After asking about it in several places, I discovered that the problem comes from using literals in the first case and using symbols in the second case. By refactoring the first case to
import time
EXPERIMENTS = 1_000_000
+ BASE = 2
+ EXPONENT = 2
ti = time.time()
for i in range(EXPERIMENTS):
- 2**2
+ BASE**EXPONENT
tf = time.time()
print(f"int**int took {tf-ti:.5f} seconds")
+ BASE = 2.
+ EXPONENT = 2.
ti = time.time()
for i in range(EXPERIMENTS):
- 2.**2.
+ BASE**EXPONENT
tf = time.time()
print(f"float**float took {tf-ti:.5f} seconds")
I got the same results in two cases. The problem didn’t come from data types or methods, but rather from literals and symbols. In the case of using literals, it was much more faster because a technique named constant folding was used by the interpreter.
Constant Folding
This post does not intend to be a deep dive about constant folding, so if you’re here to learn the internals of constant folding I recommend you this post. Here I will just share the intuitions I developed while reading about constant folding.

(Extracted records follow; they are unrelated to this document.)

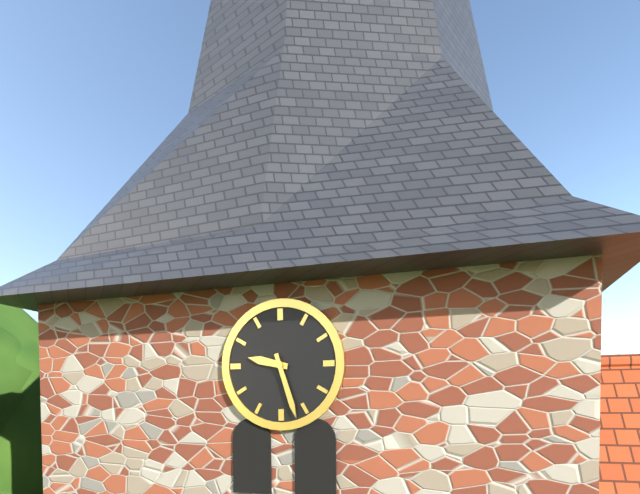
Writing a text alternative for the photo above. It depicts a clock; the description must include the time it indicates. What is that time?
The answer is 9:27
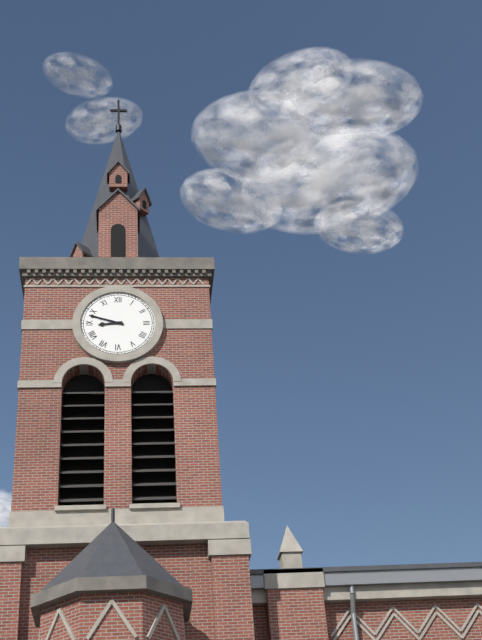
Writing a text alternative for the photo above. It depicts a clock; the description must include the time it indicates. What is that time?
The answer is 8:48
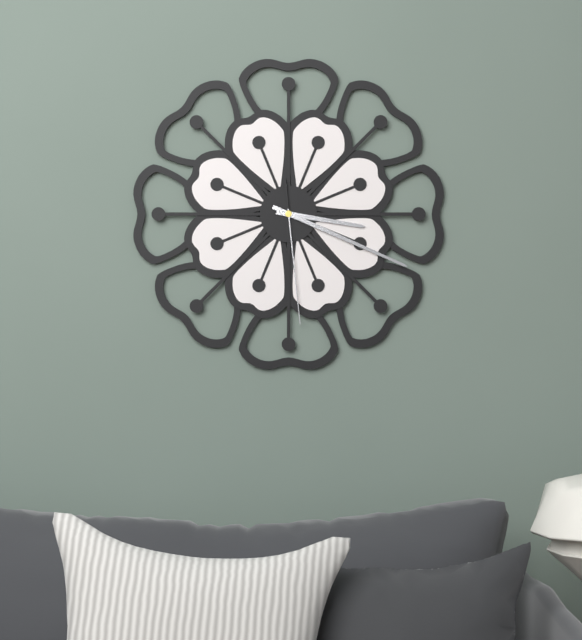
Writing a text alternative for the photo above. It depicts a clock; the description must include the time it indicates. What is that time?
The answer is 3:19:29
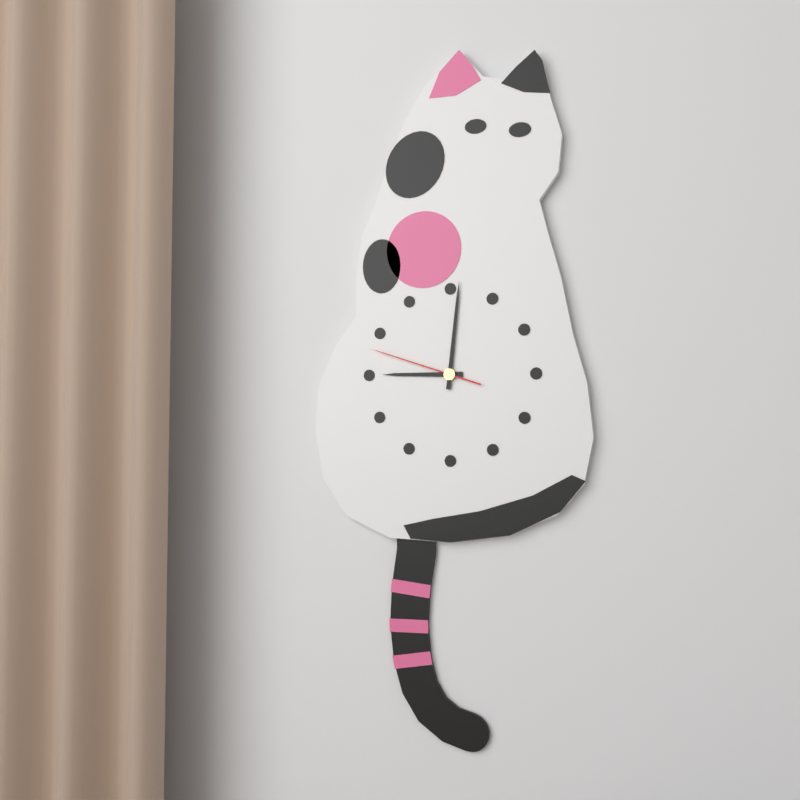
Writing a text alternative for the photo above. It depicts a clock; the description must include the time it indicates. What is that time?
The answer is 9:01:48
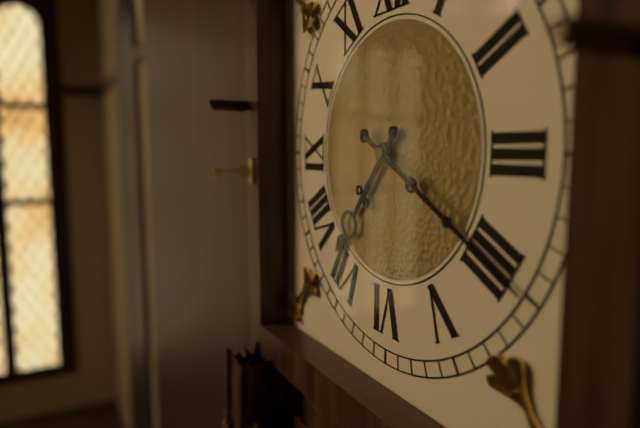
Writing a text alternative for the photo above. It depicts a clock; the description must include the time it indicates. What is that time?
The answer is 7:20
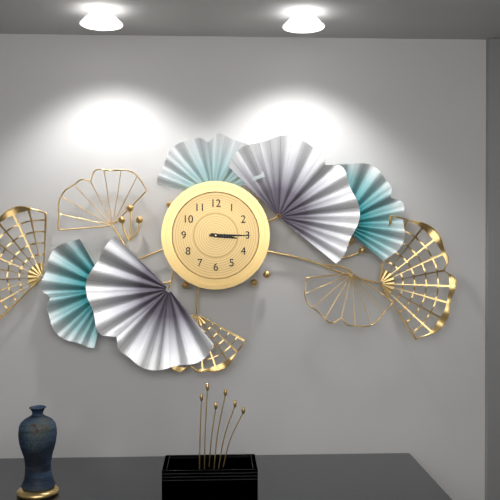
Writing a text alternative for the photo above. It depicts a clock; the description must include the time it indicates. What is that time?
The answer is 3:15
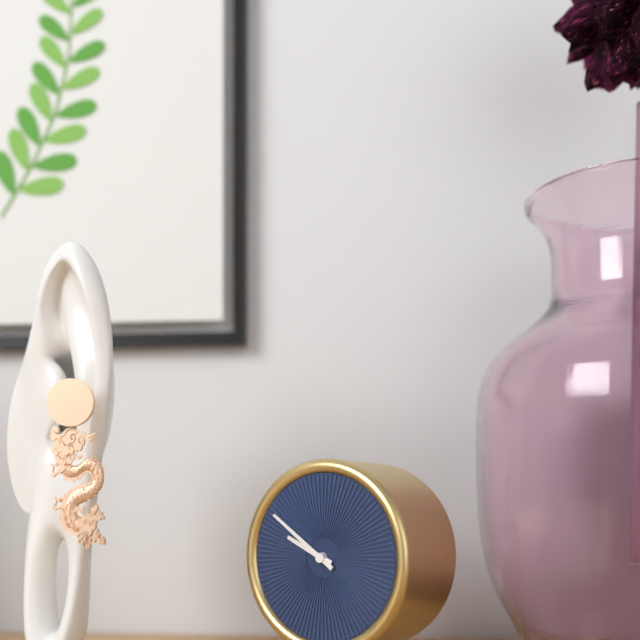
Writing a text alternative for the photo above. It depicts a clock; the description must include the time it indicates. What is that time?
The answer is 9:51
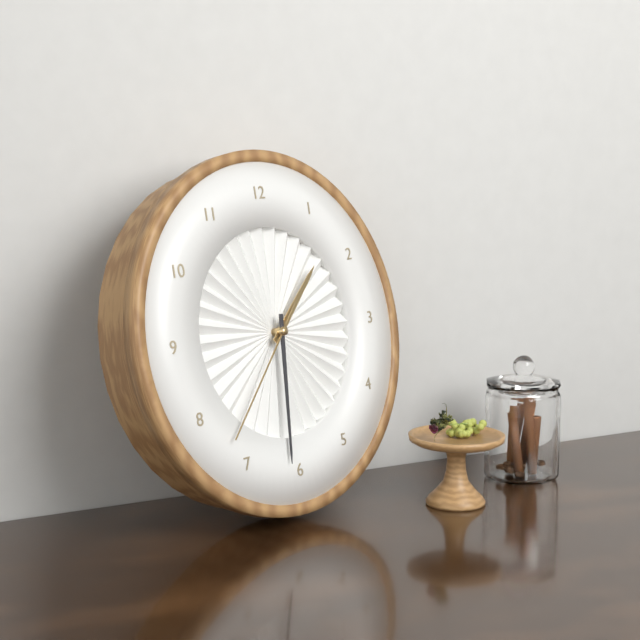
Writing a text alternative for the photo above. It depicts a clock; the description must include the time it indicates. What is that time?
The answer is 1:31:37
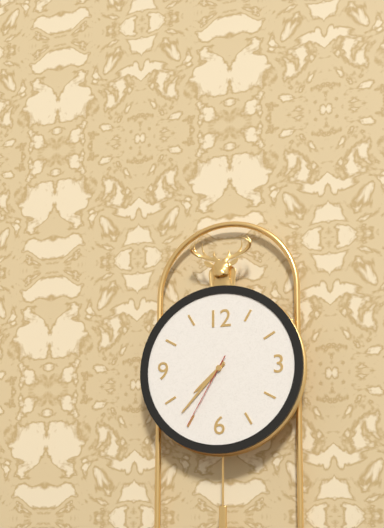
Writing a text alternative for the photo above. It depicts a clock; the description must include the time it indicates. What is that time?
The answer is 7:37:35
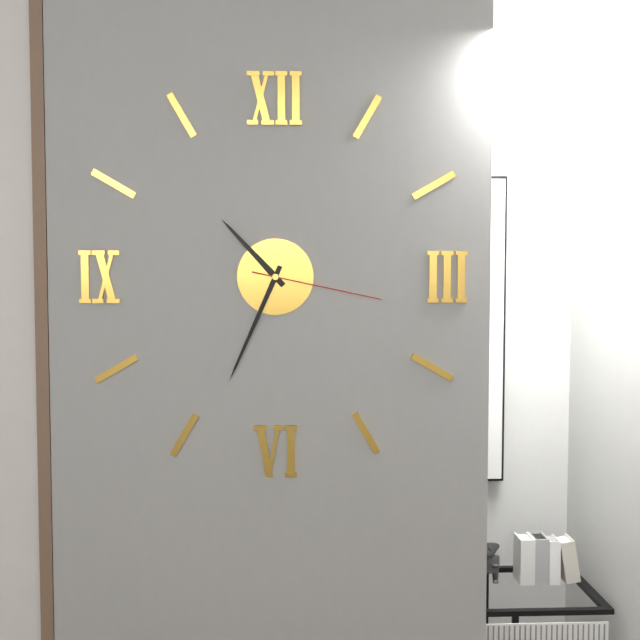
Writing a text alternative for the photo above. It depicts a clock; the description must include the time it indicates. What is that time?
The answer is 10:34:17
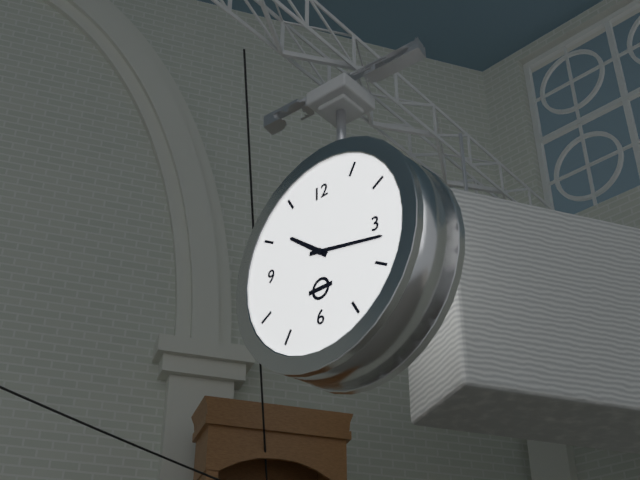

Basically, constant folding consists in the interpreter replacing constant expressions with their value. For example, the expression A = 10*10
is replaced by the parser by A = 100
.
You can check that by using the dis
module. This module allows you to check the python bytecode of your code. Basically, it allows you to check the “compiled” version of your code. If we run this example
import dis
dis.dis("A=123*10")
we’ll get
1 0 LOAD_CONST 0 (1230)
2 STORE_NAME 0 (A)
4 LOAD_CONST 1 (None)
6 RETURN_VALUE
where the first line indicated that a constant value 1230
has been loaded without having to evaluate 123*10
. This means that the interpreter has replaced 123*10
by 1230
before compiling the code. If instead be run the code
import dis
dis.dis("A=123;B=10;A*B")
we’ll get
1 0 LOAD_CONST 0 (10)
2 STORE_NAME 0 (A)
4 LOAD_CONST 0 (10)
6 STORE_NAME 1 (B)
8 LOAD_NAME 0 (A)
10 LOAD_NAME 1 (B)
12 BINARY_MULTIPLY
14 POP_TOP
16 LOAD_CONST 1 (None)
18 RETURN_VALUE
where we can see that the operation is not pre-computed, and it’ll be executed by the instruction 12 BINARY_MULTIPLY
.
Another interesting point is that the constants are not always folded. For example
import dis
dis.dis("2**64")
dis.dis("2**65")
returns
1 0 LOAD_CONST 0 (4294967296)
2 RETURN_VALUE
1 0 LOAD_CONST 0 (2)
2 LOAD_CONST 1 (65)
4 BINARY_POWER
6 RETURN_VALUE
As we can see, in the first case the constant is folded, but in the second one it’s not. One may ask now which are the rules that python uses to decide which constants are folded and which not, and the answer is surprising: there are not rules, it’s an implementation detail! This means that constant folding implementation can change between python versions and you shouldn’t rely on it. See this answer for more details about the implementation details of constant folding.